● **TASK TO CARRY OUT**: Collect every line in the items below that contains the word "cover", matching case exactly.

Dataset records
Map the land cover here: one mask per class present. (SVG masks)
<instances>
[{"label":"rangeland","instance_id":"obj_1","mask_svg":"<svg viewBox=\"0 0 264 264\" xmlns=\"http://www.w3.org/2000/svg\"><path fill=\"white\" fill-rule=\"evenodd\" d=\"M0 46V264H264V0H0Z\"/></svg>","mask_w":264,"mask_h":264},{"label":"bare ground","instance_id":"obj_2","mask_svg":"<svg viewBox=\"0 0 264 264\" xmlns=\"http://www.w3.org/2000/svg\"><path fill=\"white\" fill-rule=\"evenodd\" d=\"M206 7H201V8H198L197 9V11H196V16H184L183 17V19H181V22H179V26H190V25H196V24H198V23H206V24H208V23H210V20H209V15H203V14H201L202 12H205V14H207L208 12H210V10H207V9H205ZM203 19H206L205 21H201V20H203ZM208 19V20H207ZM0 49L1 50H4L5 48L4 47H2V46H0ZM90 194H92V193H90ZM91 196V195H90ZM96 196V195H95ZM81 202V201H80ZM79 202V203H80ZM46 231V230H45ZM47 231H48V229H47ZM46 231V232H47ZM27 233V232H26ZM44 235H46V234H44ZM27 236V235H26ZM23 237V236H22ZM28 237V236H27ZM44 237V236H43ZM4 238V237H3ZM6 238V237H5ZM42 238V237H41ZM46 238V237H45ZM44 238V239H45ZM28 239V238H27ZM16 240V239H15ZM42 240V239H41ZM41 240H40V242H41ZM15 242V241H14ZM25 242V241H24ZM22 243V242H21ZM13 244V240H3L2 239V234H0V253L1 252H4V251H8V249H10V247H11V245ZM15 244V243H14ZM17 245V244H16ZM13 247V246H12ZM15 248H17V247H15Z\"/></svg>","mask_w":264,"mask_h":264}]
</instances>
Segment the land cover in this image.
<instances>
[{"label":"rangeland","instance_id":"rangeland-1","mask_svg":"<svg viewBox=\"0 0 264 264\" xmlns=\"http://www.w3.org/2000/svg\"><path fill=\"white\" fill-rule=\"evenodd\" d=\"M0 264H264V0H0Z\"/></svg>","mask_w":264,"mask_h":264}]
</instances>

● **RESPONSE TO THE EXERCISE**:
Map the land cover here: one mask per class present. (SVG masks)
Segment the land cover in this image.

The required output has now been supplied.